You can create a default configuration file using the init command:

code-to-prompt init

This will create the file with default settings, which you can then customize. Available options in the config file mirror the command-line flags (use the long-form name, e.g., "include-hidden": true).

Precedence: Command-line flags will always override settings found in the configuration file.

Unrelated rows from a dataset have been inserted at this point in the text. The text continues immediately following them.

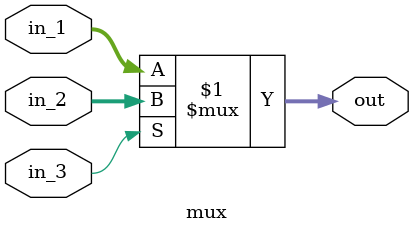
<source format=v>
module mux(in_1, in_2, in_3, out);

input [3:0] in_1;
input [3:0] in_2;
input in_3;

output[3:0] out;

assign out = in_3 ? in_2 : in_1;


endmodule
</source>
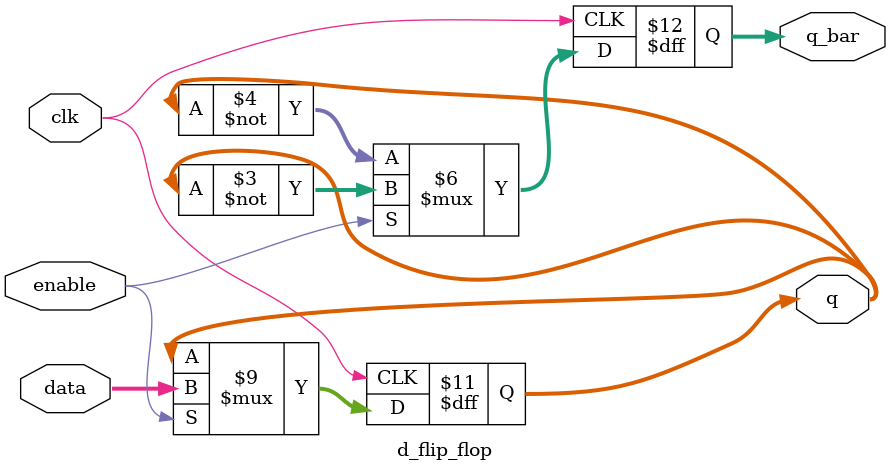
<source format=v>
/*************************************************************
Design Name 	: D Flip-Flop
File Name   	: d_flip_flop.v
Function    	: Implementation of D FLip FLop
Programer     	: Mohammad Abdul Moin Oninda
Last Modified	: 29-07-2019
*************************************************************/
module d_flip_flop(q, q_bar, clk, enable, data);

//Port declaration

//Output
output reg [3:0] q;
output reg [3:0] q_bar;

//Input
input clk;
input [3:0] data;
input enable;

always @(posedge clk)
	begin
		if(enable == 1'b1)
			begin
				q <= data;
				q_bar <= ~q;
			end
		else
			begin
				q <= q;
				q_bar <= ~q;
			end
	end
endmodule 
</source>
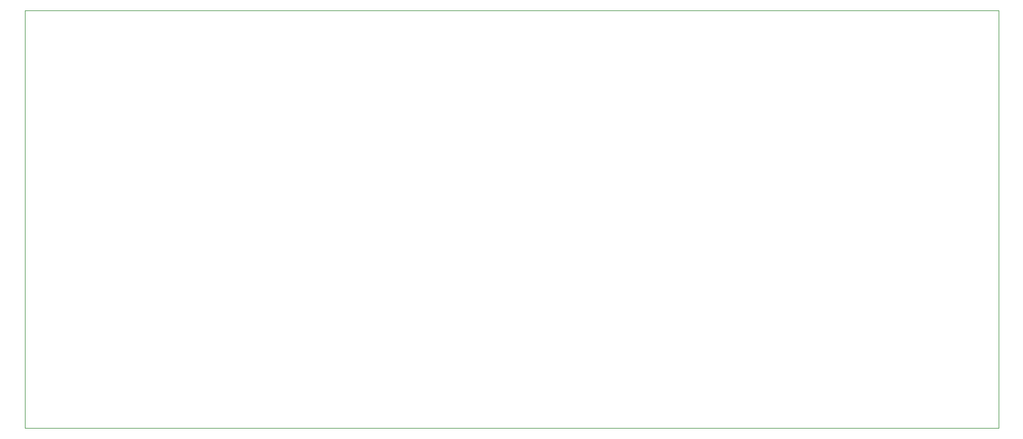
<source format=gm1>
G04 #@! TF.GenerationSoftware,KiCad,Pcbnew,(6.0.2)*
G04 #@! TF.CreationDate,2022-03-10T23:04:52+00:00*
G04 #@! TF.ProjectId,ESC1,45534331-2e6b-4696-9361-645f70636258,rev?*
G04 #@! TF.SameCoordinates,Original*
G04 #@! TF.FileFunction,Profile,NP*
%FSLAX46Y46*%
G04 Gerber Fmt 4.6, Leading zero omitted, Abs format (unit mm)*
G04 Created by KiCad (PCBNEW (6.0.2)) date 2022-03-10 23:04:52*
%MOMM*%
%LPD*%
G01*
G04 APERTURE LIST*
G04 #@! TA.AperFunction,Profile*
%ADD10C,0.100000*%
G04 #@! TD*
G04 APERTURE END LIST*
D10*
X13208000Y-13279000D02*
X155448000Y-13279000D01*
X155448000Y-13279000D02*
X155448000Y-74239000D01*
X155448000Y-74239000D02*
X13208000Y-74239000D01*
X13208000Y-74239000D02*
X13208000Y-13279000D01*
M02*

</source>
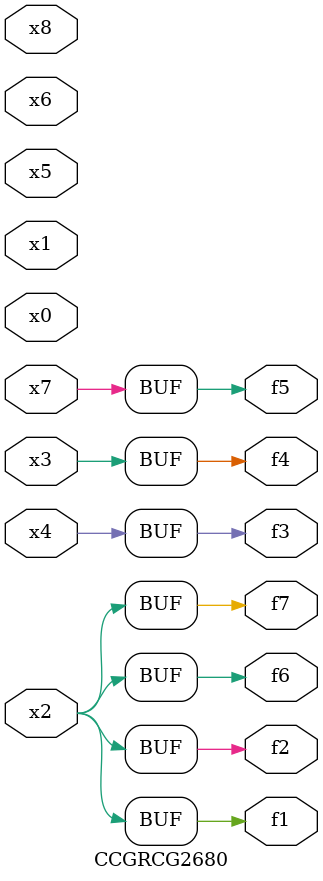
<source format=v>
module CCGRCG2680(
	input x0, x1, x2, x3, x4, x5, x6, x7, x8,
	output f1, f2, f3, f4, f5, f6, f7
);
	assign f1 = x2;
	assign f2 = x2;
	assign f3 = x4;
	assign f4 = x3;
	assign f5 = x7;
	assign f6 = x2;
	assign f7 = x2;
endmodule

</source>
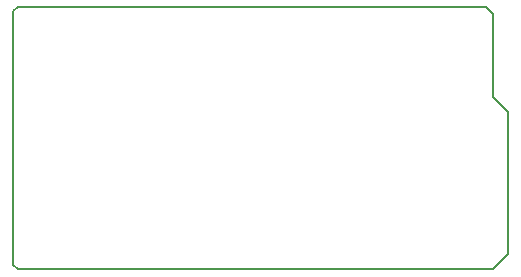
<source format=gm1>
G04 #@! TF.FileFunction,Profile,NP*
%FSLAX46Y46*%
G04 Gerber Fmt 4.6, Leading zero omitted, Abs format (unit mm)*
G04 Created by KiCad (PCBNEW 4.0.6) date 2017 October 10, Tuesday 00:19:03*
%MOMM*%
%LPD*%
G01*
G04 APERTURE LIST*
%ADD10C,0.100000*%
%ADD11C,0.150000*%
G04 APERTURE END LIST*
D10*
D11*
X137160000Y-92075000D02*
X96901000Y-92075000D01*
X96520000Y-70231000D02*
X96520000Y-91694000D01*
X96901000Y-92075000D02*
X96520000Y-91694000D01*
X96901000Y-69850000D02*
X136525000Y-69850000D01*
X96901000Y-69850000D02*
X96520000Y-70231000D01*
X138430000Y-78740000D02*
X138430000Y-85090000D01*
X137160000Y-77470000D02*
X138430000Y-78740000D01*
X138430000Y-90805000D02*
X137160000Y-92075000D01*
X138430000Y-85090000D02*
X138430000Y-90805000D01*
X137160000Y-70485000D02*
X137160000Y-77470000D01*
X136525000Y-69850000D02*
X137160000Y-70485000D01*
M02*

</source>
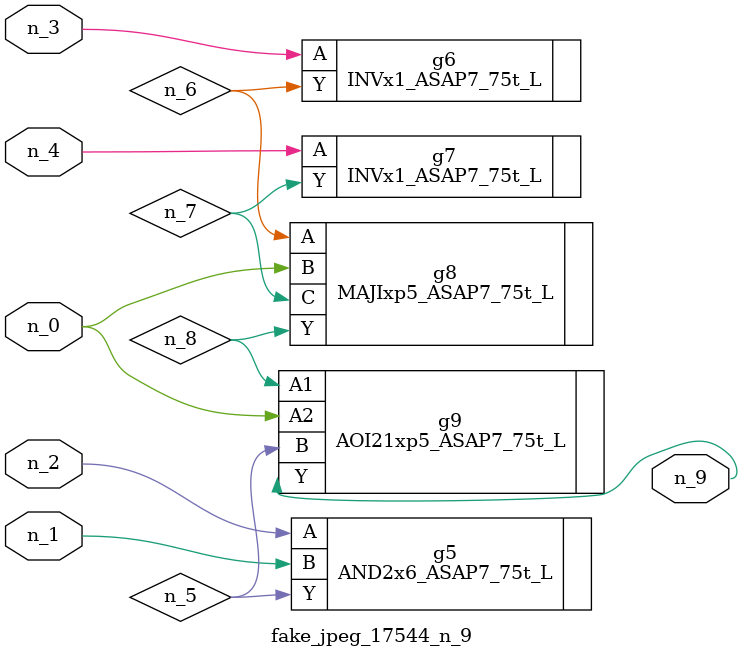
<source format=v>
module fake_jpeg_17544_n_9 (n_3, n_2, n_1, n_0, n_4, n_9);

input n_3;
input n_2;
input n_1;
input n_0;
input n_4;

output n_9;

wire n_8;
wire n_6;
wire n_5;
wire n_7;

AND2x6_ASAP7_75t_L g5 ( 
.A(n_2),
.B(n_1),
.Y(n_5)
);

INVx1_ASAP7_75t_L g6 ( 
.A(n_3),
.Y(n_6)
);

INVx1_ASAP7_75t_L g7 ( 
.A(n_4),
.Y(n_7)
);

MAJIxp5_ASAP7_75t_L g8 ( 
.A(n_6),
.B(n_0),
.C(n_7),
.Y(n_8)
);

AOI21xp5_ASAP7_75t_L g9 ( 
.A1(n_8),
.A2(n_0),
.B(n_5),
.Y(n_9)
);


endmodule
</source>
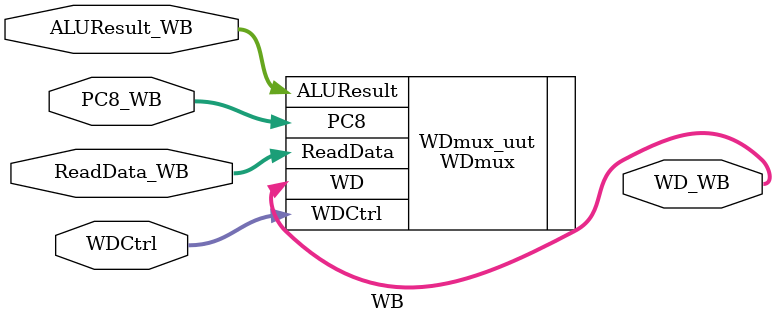
<source format=v>
`timescale 1ns / 1ps
module WB(
    input [31:0] ReadData_WB,
    input [31:0] ALUResult_WB,
    input [1:0] WDCtrl,
    output [31:0] WD_WB,
    input [31:0] PC8_WB
    );
    WDmux WDmux_uut(
        .WDCtrl(WDCtrl),
        .ALUResult(ALUResult_WB),
        .ReadData(ReadData_WB),
        .PC8(PC8_WB),
        .WD(WD_WB)
    );
endmodule

</source>
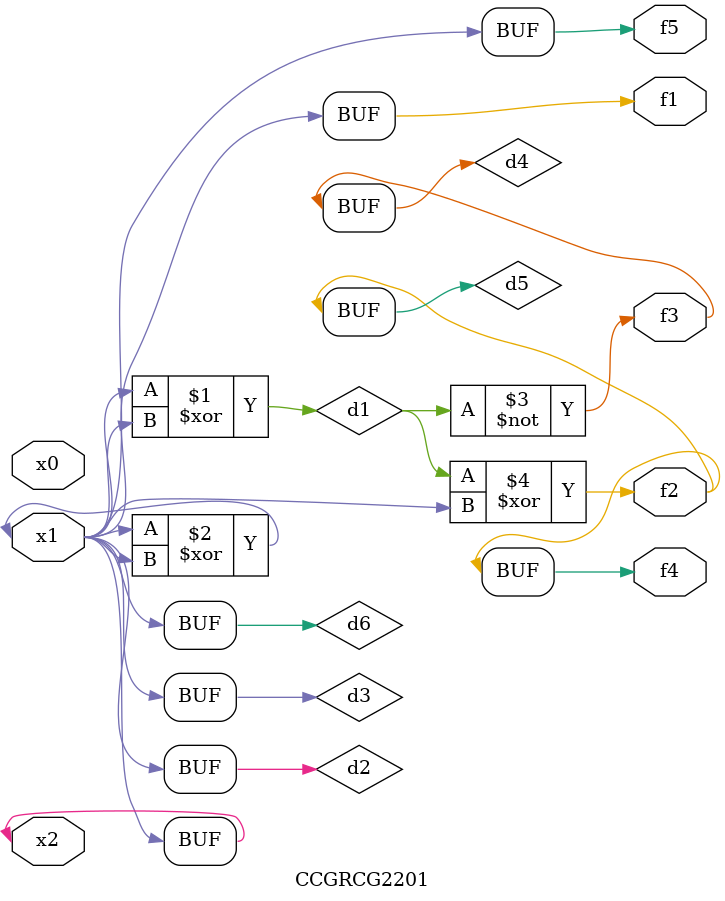
<source format=v>
module CCGRCG2201(
	input x0, x1, x2,
	output f1, f2, f3, f4, f5
);

	wire d1, d2, d3, d4, d5, d6;

	xor (d1, x1, x2);
	buf (d2, x1, x2);
	xor (d3, x1, x2);
	nor (d4, d1);
	xor (d5, d1, d2);
	buf (d6, d2, d3);
	assign f1 = d6;
	assign f2 = d5;
	assign f3 = d4;
	assign f4 = d5;
	assign f5 = d6;
endmodule

</source>
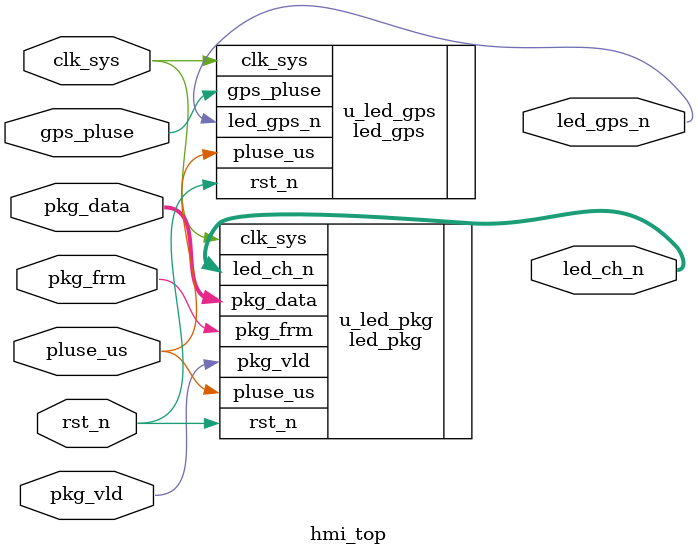
<source format=v>

module hmi_top(
led_gps_n,
led_ch_n,
//input signal
pkg_data,
pkg_vld,
pkg_frm,
gps_pluse,
//clk rst
clk_sys,
pluse_us,
rst_n
);
output 				led_gps_n;
output [7:0]	led_ch_n;
//input signal
input [15:0]	pkg_data;
input				pkg_vld;
input				pkg_frm;
input		gps_pluse;
//clk rst
input clk_sys;
input pluse_us;
input rst_n;
//--------------------------------------
//--------------------------------------



led_gps u_led_gps(
.led_gps_n(led_gps_n),
.gps_pluse(gps_pluse),
//clk rst
.clk_sys(clk_sys),
.pluse_us(pluse_us),
.rst_n(rst_n)
);



led_pkg u_led_pkg(
.led_ch_n(led_ch_n),
//input signal
.pkg_data(pkg_data),
.pkg_vld(pkg_vld),
.pkg_frm(pkg_frm),
//clk rst
.clk_sys(clk_sys),
.pluse_us(pluse_us),
.rst_n(rst_n)
);




endmodule


</source>
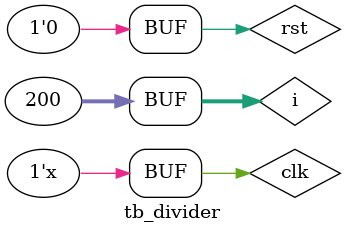
<source format=sv>
`timescale 1ns / 1ps


module tb_divider;

logic clk, rst, CLK_1_10th;

divider #(.MAX(10)) dut(clk, rst, CLK_1_10th);

always begin
    clk <= ~clk;
    #0.5;
end

integer i;

initial begin
    clk <= 0;
    rst <= 1;
    #1;
    rst <= 0;
    #2;
    for (i = 0; i < 200; i = i + 1) begin
        //$display("time: %02d; counter: %02d", $stime, count);
        #1;
    end
end

endmodule


</source>
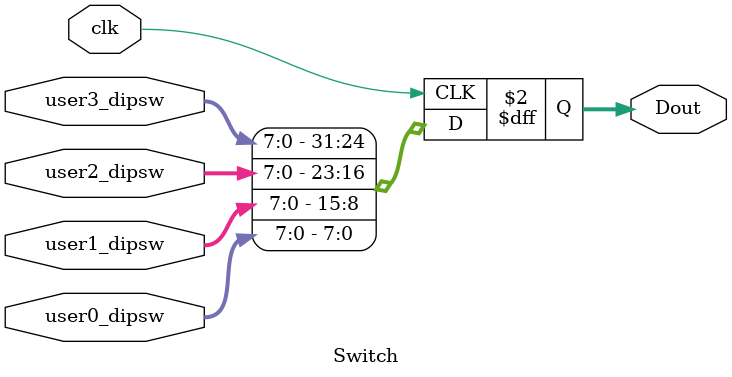
<source format=v>
`timescale 1ns / 1ps
module Switch(/*autoport*/
//output
			Dout,
//input
			clk,
			user0_dipsw,
			user1_dipsw,
			user2_dipsw,
			user3_dipsw);
	input clk;
	input [7:0] user0_dipsw,user1_dipsw,user2_dipsw,user3_dipsw;
	output reg [31:0] Dout;

	always @(posedge clk) begin
		Dout<={user3_dipsw,user2_dipsw,user1_dipsw,user0_dipsw};
	end

endmodule

</source>
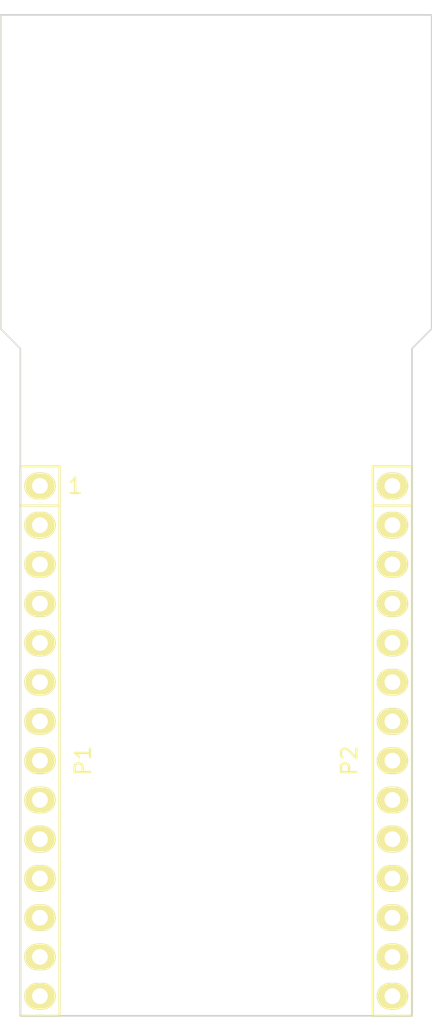
<source format=kicad_pcb>
(kicad_pcb (version 20221018) (generator pcbnew)

  (general
    (thickness 1.6)
  )

  (paper "A4")
  (title_block
    (date "sam. 04 avril 2015")
  )

  (layers
    (0 "F.Cu" signal)
    (31 "B.Cu" signal)
    (32 "B.Adhes" user "B.Adhesive")
    (33 "F.Adhes" user "F.Adhesive")
    (34 "B.Paste" user)
    (35 "F.Paste" user)
    (36 "B.SilkS" user "B.Silkscreen")
    (37 "F.SilkS" user "F.Silkscreen")
    (38 "B.Mask" user)
    (39 "F.Mask" user)
    (40 "Dwgs.User" user "User.Drawings")
    (41 "Cmts.User" user "User.Comments")
    (42 "Eco1.User" user "User.Eco1")
    (43 "Eco2.User" user "User.Eco2")
    (44 "Edge.Cuts" user)
    (45 "Margin" user)
    (46 "B.CrtYd" user "B.Courtyard")
    (47 "F.CrtYd" user "F.Courtyard")
    (48 "B.Fab" user)
    (49 "F.Fab" user)
  )

  (setup
    (pad_to_mask_clearance 0)
    (aux_axis_origin 128.778 126.746)
    (pcbplotparams
      (layerselection 0x0000030_80000001)
      (plot_on_all_layers_selection 0x0000000_00000000)
      (disableapertmacros false)
      (usegerberextensions false)
      (usegerberattributes true)
      (usegerberadvancedattributes true)
      (creategerberjobfile true)
      (dashed_line_dash_ratio 12.000000)
      (dashed_line_gap_ratio 3.000000)
      (svgprecision 4)
      (plotframeref false)
      (viasonmask false)
      (mode 1)
      (useauxorigin false)
      (hpglpennumber 1)
      (hpglpenspeed 20)
      (hpglpendiameter 15.000000)
      (dxfpolygonmode true)
      (dxfimperialunits true)
      (dxfusepcbnewfont true)
      (psnegative false)
      (psa4output false)
      (plotreference true)
      (plotvalue true)
      (plotinvisibletext false)
      (sketchpadsonfab false)
      (subtractmaskfromsilk false)
      (outputformat 1)
      (mirror false)
      (drillshape 1)
      (scaleselection 1)
      (outputdirectory "")
    )
  )

  (net 0 "")
  (net 1 "GND")
  (net 2 "/2")
  (net 3 "/3(**)")
  (net 4 "/4")
  (net 5 "/5(**)")
  (net 6 "/6(**)")
  (net 7 "/7")
  (net 8 "/8")
  (net 9 "/9(**)")
  (net 10 "/10(**/SCK)")
  (net 11 "/11(**/MOSI)")
  (net 12 "/12(MISO)")
  (net 13 "/13(SS)")
  (net 14 "/AREF")
  (net 15 "/RxI")
  (net 16 "/TxO")
  (net 17 "/DTR")
  (net 18 "/A0")
  (net 19 "/A1")
  (net 20 "/A2")
  (net 21 "/A3")
  (net 22 "/A4(SDA)")
  (net 23 "/A5(SCL)")
  (net 24 "/A6")
  (net 25 "/A7")
  (net 26 "+3V3")

  (footprint "Socket_Arduino_Fio:Socket_Strip_Straight_1x14" (layer "F.Cu") (at 130.048 92.456 -90))

  (footprint "Socket_Arduino_Fio:Socket_Strip_Straight_1x14" (layer "F.Cu") (at 152.908 92.456 -90))

  (gr_line (start 138.938 119.126) (end 144.018 119.126)
    (stroke (width 0.15) (type solid)) (layer "Dwgs.User") (tstamp 052e1730-2d00-4526-95b4-31d08ae4c44a))
  (gr_line (start 138.938 124.206) (end 138.938 119.126)
    (stroke (width 0.15) (type solid)) (layer "Dwgs.User") (tstamp 0579c6a5-8d34-4f40-927a-594bd05b5698))
  (gr_line (start 151.13 70.866) (end 143.002 70.866)
    (stroke (width 0.15) (type solid)) (layer "Dwgs.User") (tstamp 19c8c55d-e896-45c8-92bc-68d4c27c639a))
  (gr_line (start 137.668 117.856) (end 137.668 112.776)
    (stroke (width 0.15) (type solid)) (layer "Dwgs.User") (tstamp 1f683e8f-91f5-4664-adcc-c1b9deed8ae5))
  (gr_line (start 143.002 62.738) (end 151.13 62.738)
    (stroke (width 0.15) (type solid)) (layer "Dwgs.User") (tstamp 23dbe980-d23e-4682-b106-6582f6211d04))
  (gr_line (start 145.288 112.776) (end 145.288 117.856)
    (stroke (width 0.15) (type solid)) (layer "Dwgs.User") (tstamp 41d7c541-bdad-49ae-97e3-559aad763167))
  (gr_line (start 148.59 91.059) (end 148.59 83.693)
    (stroke (width 0.15) (type solid)) (layer "Dwgs.User") (tstamp 45912373-998c-4f6c-aa61-a99e3456ad5f))
  (gr_line (start 133.35 61.087) (end 133.35 70.866)
    (stroke (width 0.15) (type solid)) (layer "Dwgs.User") (tstamp 56bb8235-57dd-44ec-ab4c-41ae7c0fc3c7))
  (gr_line (start 140.97 61.087) (end 133.35 61.087)
    (stroke (width 0.15) (type solid)) (layer "Dwgs.User") (tstamp 583c30f0-4a26-4a46-bb90-c114423f80d6))
  (gr_line (start 133.35 70.866) (end 140.97 70.866)
    (stroke (width 0.15) (type solid)) (layer "Dwgs.User") (tstamp 697766d0-0956-408a-8725-1d7c080d5ae1))
  (gr_line (start 151.13 62.738) (end 151.13 70.866)
    (stroke (width 0.15) (type solid)) (layer "Dwgs.User") (tstamp 771a5feb-3947-4c6d-a286-ab5e97b20762))
  (gr_line (start 144.018 124.206) (end 138.938 124.206)
    (stroke (width 0.15) (type solid)) (layer "Dwgs.User") (tstamp 8847a04f-9e8d-4d7d-bcd9-8277b1ddd2b1))
  (gr_line (start 152.146 91.059) (end 148.59 91.059)
    (stroke (width 0.15) (type solid)) (layer "Dwgs.User") (tstamp 96dbe31f-2bc1-4853-983a-aa82ff6447a3))
  (gr_line (start 144.018 119.126) (end 144.018 124.206)
    (stroke (width 0.15) (type solid)) (layer "Dwgs.User") (tstamp a5719e9e-4d19-49d0-bb9c-4b1d90664ed2))
  (gr_line (start 140.97 70.866) (end 140.97 61.087)
    (stroke (width 0.15) (type solid)) (layer "Dwgs.User") (tstamp bd32a6c9-d922-4835-89f5-d7e69ee86e82))
  (gr_circle (center 141.478 121.666) (end 140.208 121.666)
    (stroke (width 0.15) (type solid)) (fill none) (layer "Dwgs.User") (tstamp c185b3a3-3906-485a-8aec-375b91a2412d))
  (gr_line (start 152.146 83.693) (end 152.146 91.059)
    (stroke (width 0.15) (type solid)) (layer "Dwgs.User") (tstamp cba9bcf0-e0a5-4169-b193-55150d293248))
  (gr_line (start 145.288 117.856) (end 137.668 117.856)
    (stroke (width 0.15) (type solid)) (layer "Dwgs.User") (tstamp e2845c3c-e151-4b2e-bc77-f781383cbdd9))
  (gr_line (start 148.59 83.693) (end 152.146 83.693)
    (stroke (width 0.15) (type solid)) (layer "Dwgs.User") (tstamp ea067427-6a6e-4f83-9386-f56edbe7140b))
  (gr_line (start 143.002 70.866) (end 143.002 62.738)
    (stroke (width 0.15) (type solid)) (layer "Dwgs.User") (tstamp efd19c57-2e2d-4437-bf57-f0aef497b0e4))
  (gr_line (start 137.668 112.776) (end 145.288 112.776)
    (stroke (width 0.15) (type solid)) (layer "Dwgs.User") (tstamp fc16579d-e48c-4127-b5b4-520a1759f6ef))
  (gr_line (start 127.508 82.296) (end 128.778 83.566)
    (stroke (width 0.1) (type solid)) (layer "Edge.Cuts") (tstamp 29e2514a-8509-47ec-902a-22ceb201220e))
  (gr_line (start 128.778 83.566) (end 128.778 126.746)
    (stroke (width 0.1) (type solid)) (layer "Edge.Cuts") (tstamp 5718e6b8-ed30-4cd2-a056-a672776b8fad))
  (gr_line (start 128.778 126.746) (end 154.178 126.746)
    (stroke (width 0.1) (type solid)) (layer "Edge.Cuts") (tstamp 667d3cda-df99-46b6-92d3-e0aa65fb6c08))
  (gr_line (start 154.178 126.746) (end 154.178 83.566)
    (stroke (width 0.1) (type solid)) (layer "Edge.Cuts") (tstamp 735954d2-f75b-4c42-b3b3-f6b73acf5693))
  (gr_line (start 127.508 61.976) (end 127.508 82.296)
    (stroke (width 0.1) (type solid)) (layer "Edge.Cuts") (tstamp 7a7a8335-e16c-4fc0-b996-c3e8b8501094))
  (gr_line (start 154.178 83.566) (end 155.448 82.296)
    (stroke (width 0.1) (type solid)) (layer "Edge.Cuts") (tstamp 99d0968d-9887-489f-88c8-c7d164f5702b))
  (gr_line (start 155.448 82.296) (end 155.448 61.976)
    (stroke (width 0.1) (type solid)) (layer "Edge.Cuts") (tstamp ab7973c6-bcb6-4503-8b64-770db16b5eac))
  (gr_line (start 155.448 61.976) (end 127.508 61.976)
    (stroke (width 0.1) (type solid)) (layer "Edge.Cuts") (tstamp b630305d-6cd9-4917-85c9-97b777eefd09))
  (gr_text "1\n" (at 132.334 92.456) (layer "F.SilkS") (tstamp 1c5cae8e-1ad9-4a4f-b199-67c35796ba95)
    (effects (font (size 1 1) (thickness 0.15)))
  )

)

</source>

You can also specify a custom configuration file path using the --config flag:

code-to-prompt --config ./my-project-config.json .

Development

  1. Clone the repository.
  2. Install dependencies: npm install
  3. Build the TypeScript code: npm run build
  4. Run tests: npm test
  5. Run in development mode (uses ts-node): npm run dev -- [options] [paths...] (note the -- before passing args to the script).

Contributing

Contributions are welcome! To contribute, please follow these steps:

  1. Fork the project repository.
  2. Create a new branch for your feature or bugfix (e.g., git checkout -b my-feature).
  3. Add or modify code as needed.
  4. Write tests for your changes.
  5. Commit your changes (git commit -m "feat: description").
  6. Push to your fork (git push origin my-feature).
  7. Open a pull request against the main repository.
  8. Address any review comments.

Changelog

See the CHANGELOG.md file for details on all version changes.

License

This project is licensed under the MIT License. See the LICENSE file for details.

Acknowledgements

This tool was heavily inspired by Simon Willison's files-to-prompt.